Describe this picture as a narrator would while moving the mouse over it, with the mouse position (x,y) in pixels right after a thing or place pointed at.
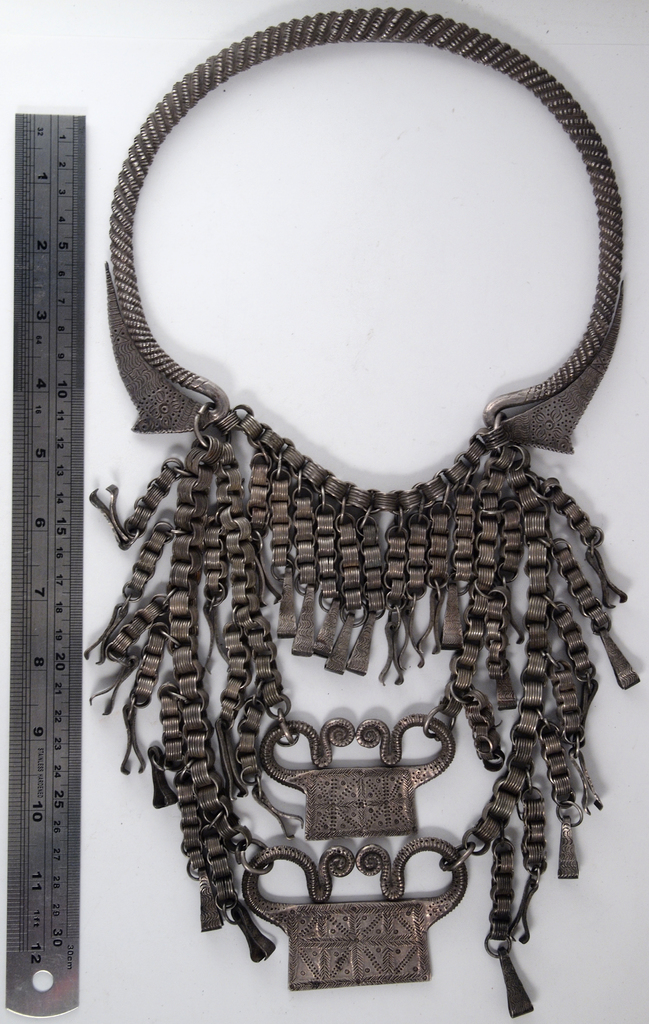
In the image there is a scale (58,404) and beside the scale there is some ornament (290,595).
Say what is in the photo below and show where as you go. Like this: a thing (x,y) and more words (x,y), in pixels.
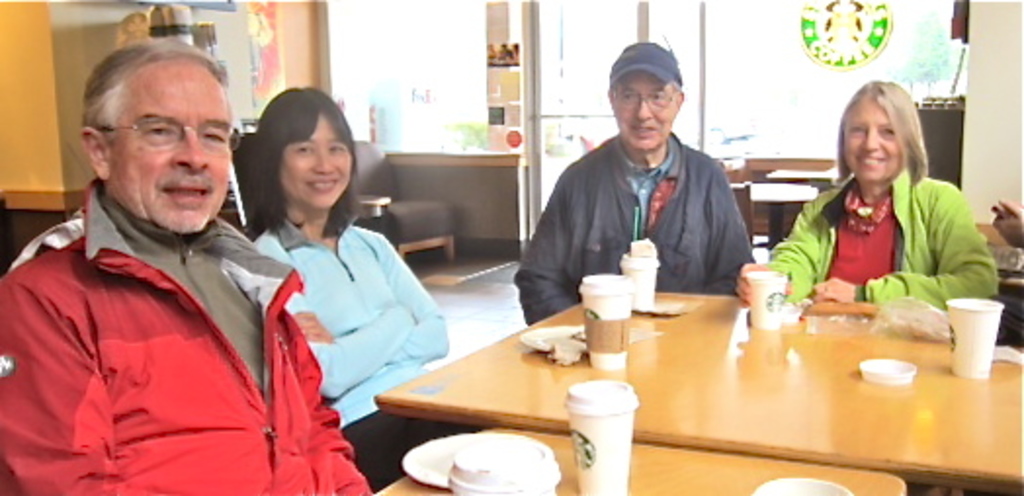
These persons (546,251) are sitting around this table (794,371), on this table (656,383) there are cups (595,405) and plate (433,442). Background (751,64) we can able to see chair (434,203) and glass window (748,105), on this glass window (466,86) there are stickers (509,99). This man (177,224) wore red jacket (212,378). This man (586,254) wore jacket (600,239) and cap (676,71). This woman (859,199) wore green jacket (937,256).
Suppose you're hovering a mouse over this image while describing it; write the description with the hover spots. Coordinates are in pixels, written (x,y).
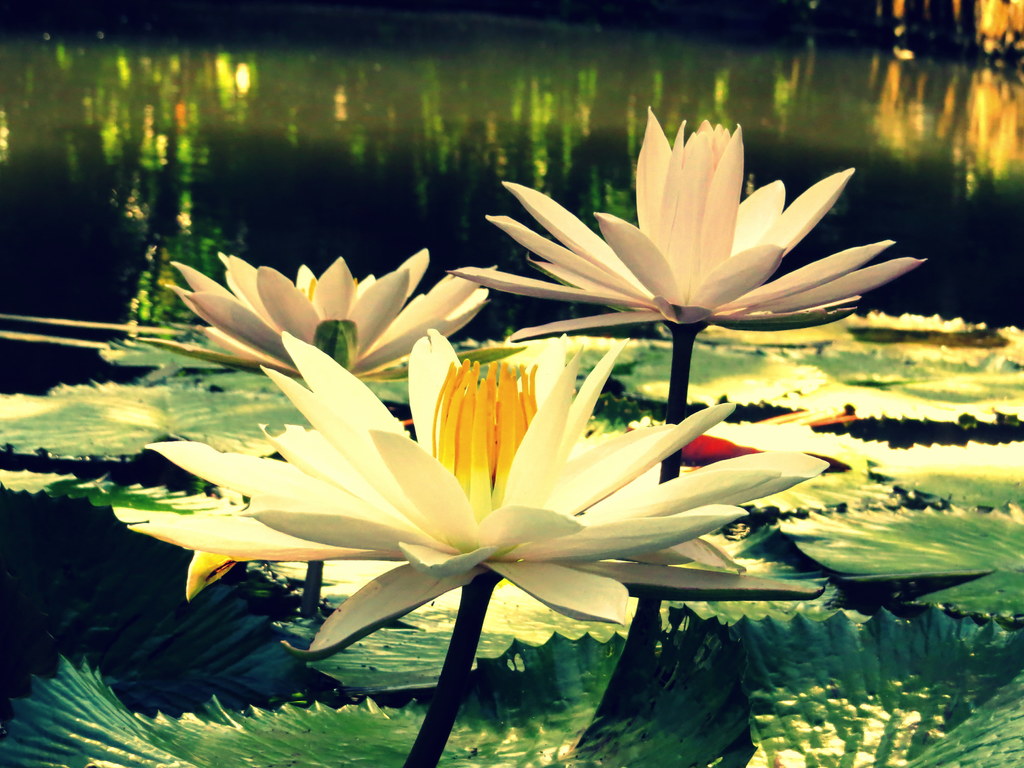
In this image few lotuses (281,312) and few leaves (795,404) are on the water (336,253).
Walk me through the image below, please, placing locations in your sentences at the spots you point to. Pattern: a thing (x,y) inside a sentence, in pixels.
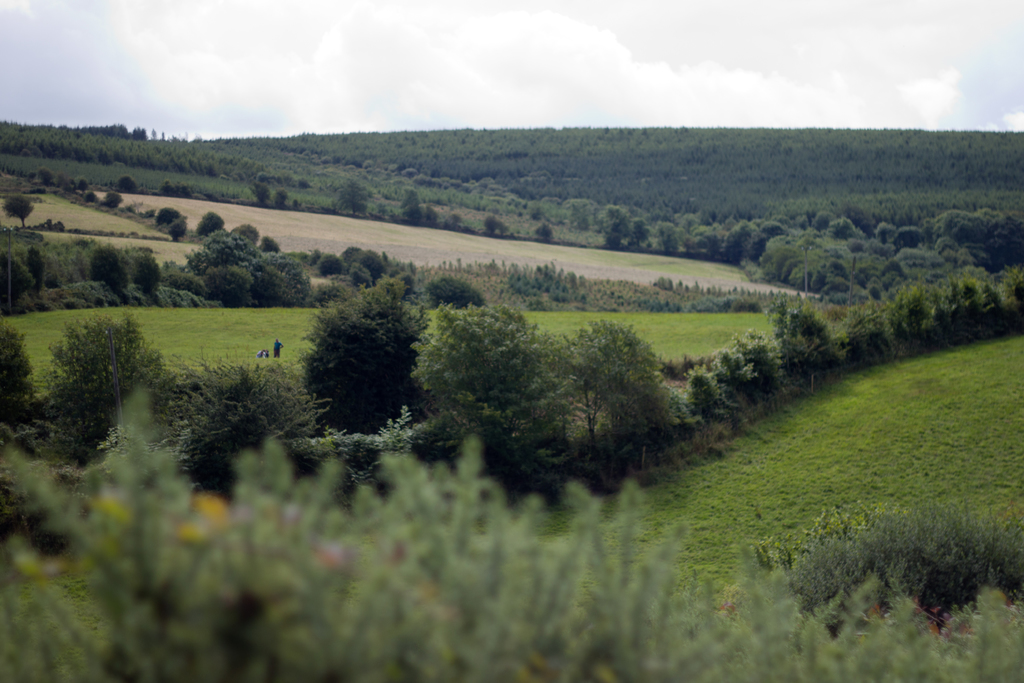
There is a field (291,357) in the foreground area of the image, it seems like a person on the left side (279,342). There are mountains (340,159) and sky (343,61) in the background area (617,164).
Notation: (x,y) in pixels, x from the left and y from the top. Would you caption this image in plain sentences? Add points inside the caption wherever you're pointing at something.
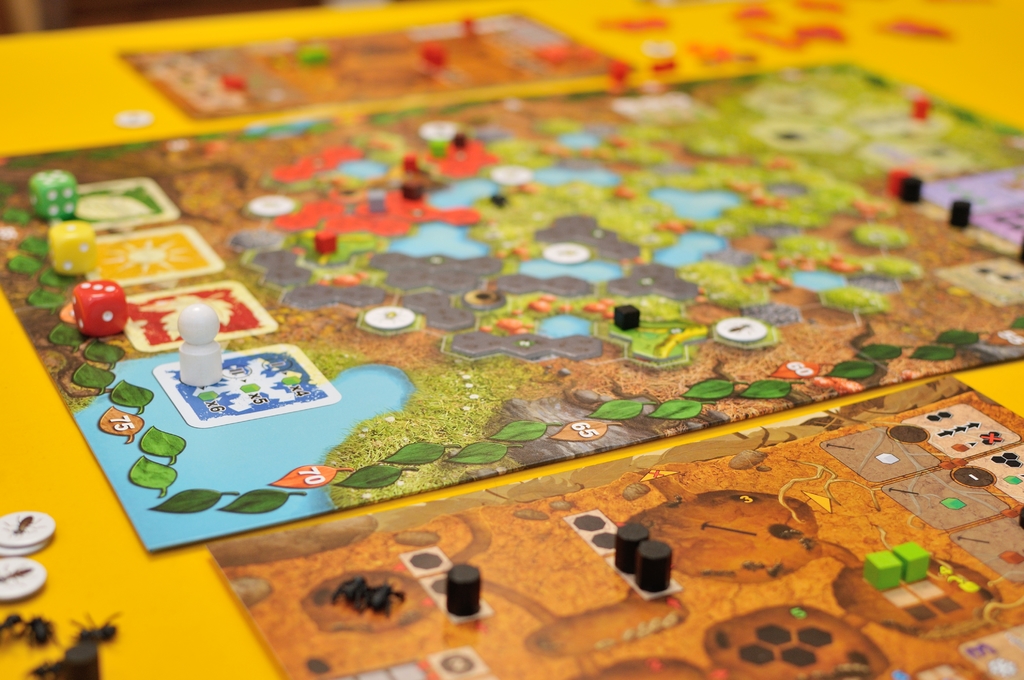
The picture consists of board games (455,218). In this picture there are dice (87,259), coins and other objects (456,267).
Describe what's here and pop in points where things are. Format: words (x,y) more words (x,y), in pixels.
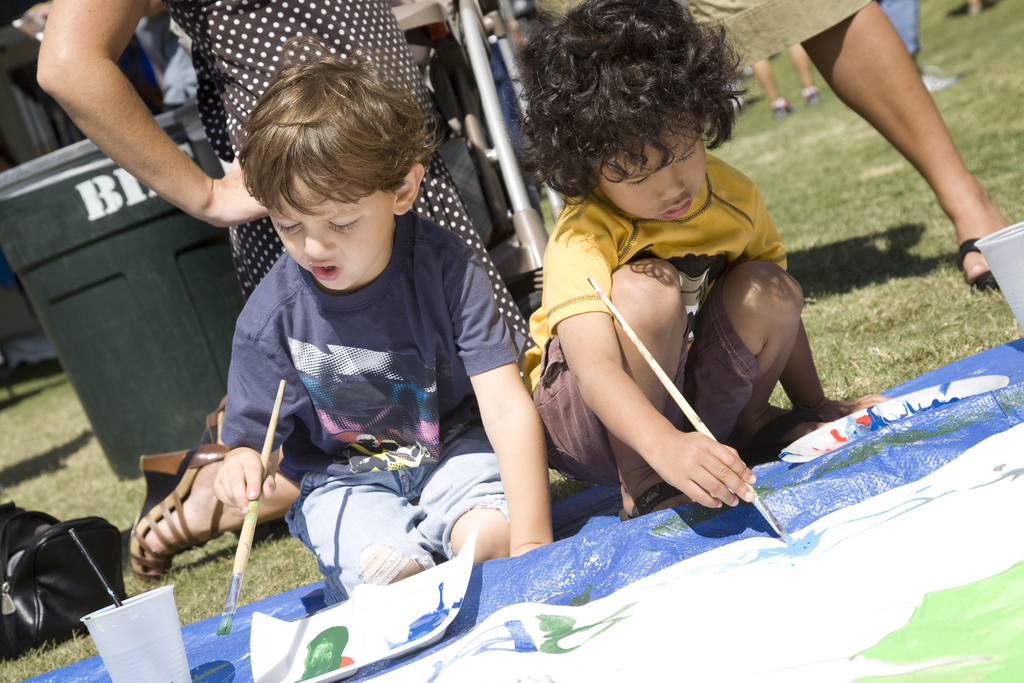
In the foreground of this picture (387,365), there are two boys (490,325) sitting on the grass (839,371) and painting on a cloth (779,617). On the cloth (649,640), there are glass (125,645) with straw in it. paints (422,629) on a plate (446,620). In the background (86,321), there is a bag (62,538), black basket (76,362), persons (185,58) standing and a pole (476,73).
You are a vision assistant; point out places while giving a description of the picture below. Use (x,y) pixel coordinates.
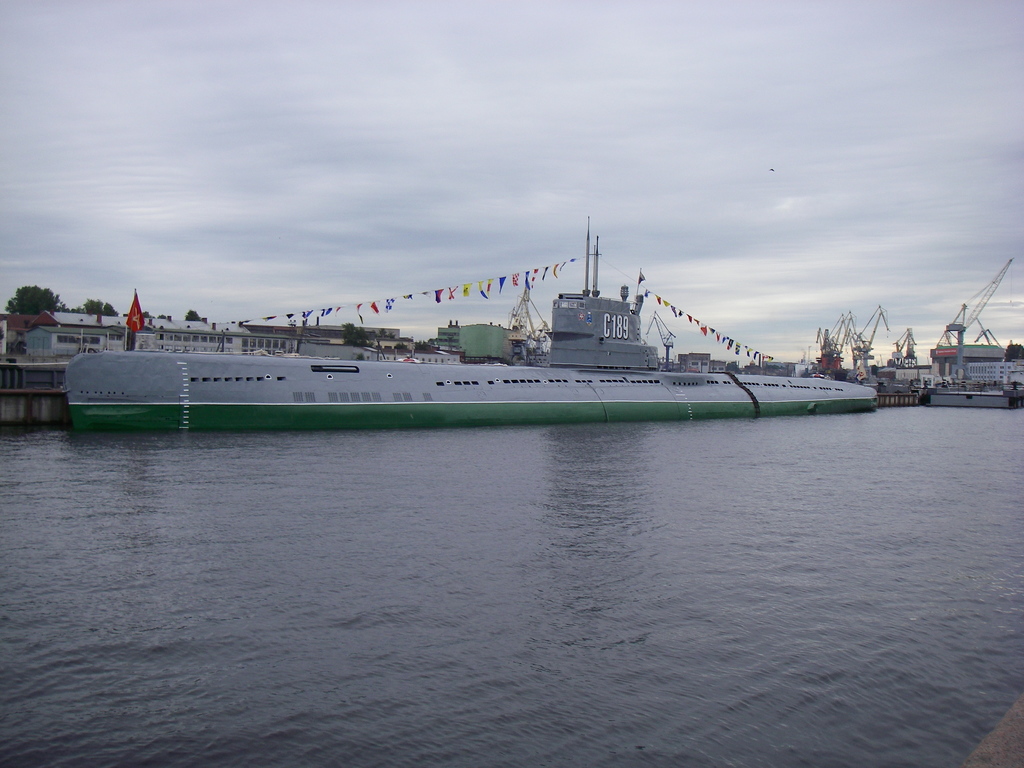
In this picture I can see there is a submarine (231,418) here on the water (768,440) and in the backdrop (319,335) there are trees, buildings (106,342) and the sky (153,294) is cloudy.
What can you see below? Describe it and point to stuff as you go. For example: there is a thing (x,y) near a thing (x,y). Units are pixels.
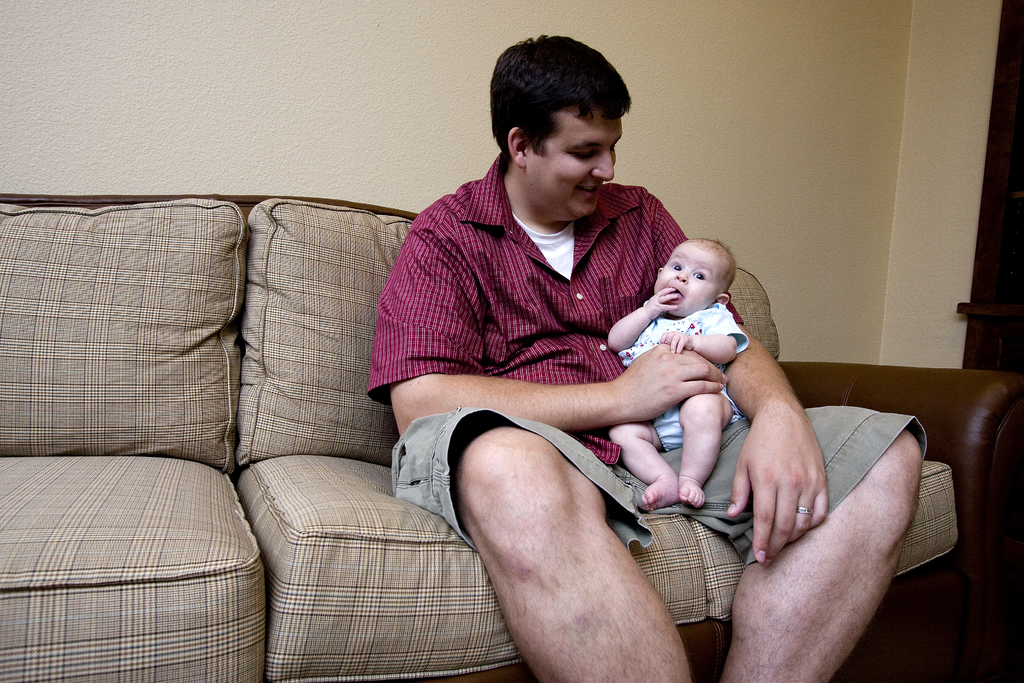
In this image, we can see a person (494,319) holding a baby (650,332) and sitting on the sofa (448,527) and in the background (785,111), there is a wall (739,137).
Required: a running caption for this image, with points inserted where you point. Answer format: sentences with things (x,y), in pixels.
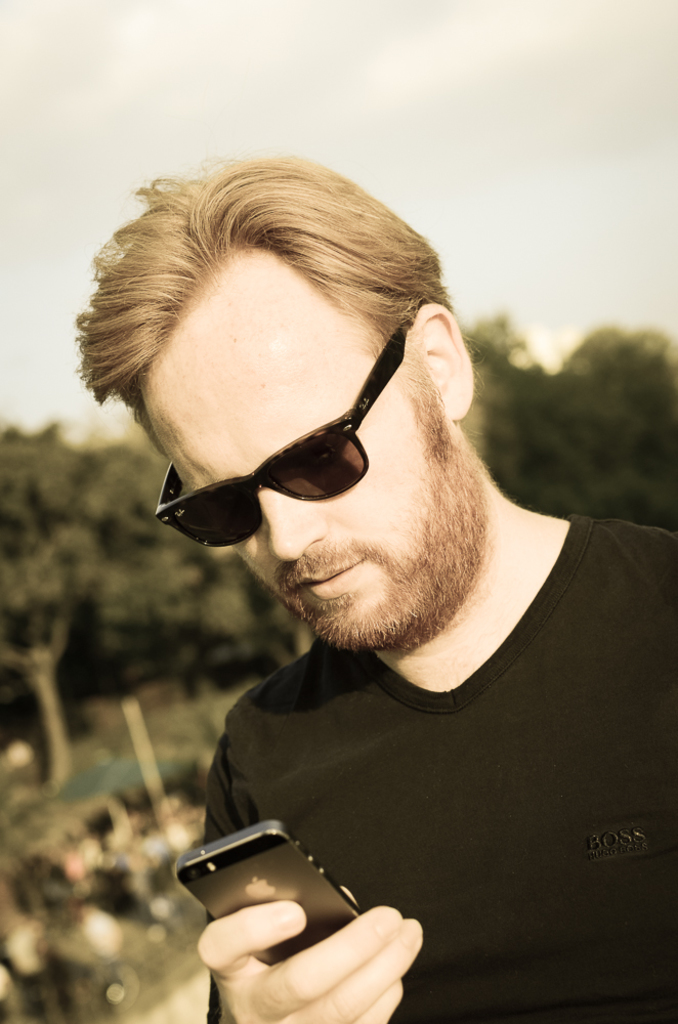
In this image, we can see a person (271,916) wearing spectacles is holding a mobile phone (304,933). We can see some objects (70,957) and trees (630,367). We can also see the sky (542,246).
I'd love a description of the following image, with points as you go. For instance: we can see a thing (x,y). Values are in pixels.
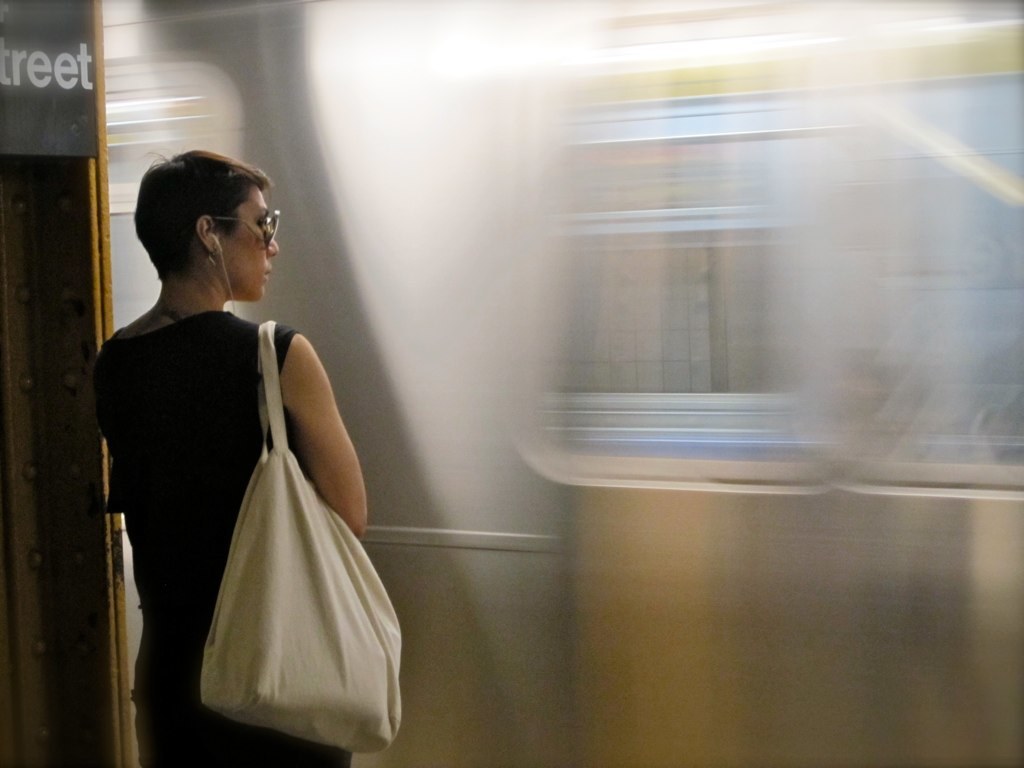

==========

▶ [WORK TO COMPLETE]: Reproduce everything above exactly, images excluded.

▶ [RESPONSE TO THE EXERCISE]:
Describe this picture as a narrator would while moving the mouse over it, with the mouse position (x,y) in pixels right after a thing or place pointed at.
In the image there is a scale (58,404) and beside the scale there is some ornament (290,595).
Say what is in the photo below and show where as you go. Like this: a thing (x,y) and more words (x,y), in pixels.
These persons (546,251) are sitting around this table (794,371), on this table (656,383) there are cups (595,405) and plate (433,442). Background (751,64) we can able to see chair (434,203) and glass window (748,105), on this glass window (466,86) there are stickers (509,99). This man (177,224) wore red jacket (212,378). This man (586,254) wore jacket (600,239) and cap (676,71). This woman (859,199) wore green jacket (937,256).
Suppose you're hovering a mouse over this image while describing it; write the description with the hover spots. Coordinates are in pixels, written (x,y).
In this image few lotuses (281,312) and few leaves (795,404) are on the water (336,253).
Walk me through the image below, please, placing locations in your sentences at the spots you point to. Pattern: a thing (x,y) inside a sentence, in pixels.
There is a field (291,357) in the foreground area of the image, it seems like a person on the left side (279,342). There are mountains (340,159) and sky (343,61) in the background area (617,164).
Notation: (x,y) in pixels, x from the left and y from the top. Would you caption this image in plain sentences? Add points inside the caption wherever you're pointing at something.
The picture consists of board games (455,218). In this picture there are dice (87,259), coins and other objects (456,267).
Describe what's here and pop in points where things are. Format: words (x,y) more words (x,y), in pixels.
In the foreground of this picture (387,365), there are two boys (490,325) sitting on the grass (839,371) and painting on a cloth (779,617). On the cloth (649,640), there are glass (125,645) with straw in it. paints (422,629) on a plate (446,620). In the background (86,321), there is a bag (62,538), black basket (76,362), persons (185,58) standing and a pole (476,73).
You are a vision assistant; point out places while giving a description of the picture below. Use (x,y) pixel coordinates.
In this picture I can see there is a submarine (231,418) here on the water (768,440) and in the backdrop (319,335) there are trees, buildings (106,342) and the sky (153,294) is cloudy.
What can you see below? Describe it and point to stuff as you go. For example: there is a thing (x,y) near a thing (x,y). Units are pixels.
In this image, we can see a person (494,319) holding a baby (650,332) and sitting on the sofa (448,527) and in the background (785,111), there is a wall (739,137).
Required: a running caption for this image, with points inserted where you point. Answer format: sentences with things (x,y), in pixels.
In this image, we can see a person (271,916) wearing spectacles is holding a mobile phone (304,933). We can see some objects (70,957) and trees (630,367). We can also see the sky (542,246).
I'd love a description of the following image, with points as you go. For instance: we can see a thing (x,y). Values are in pixels.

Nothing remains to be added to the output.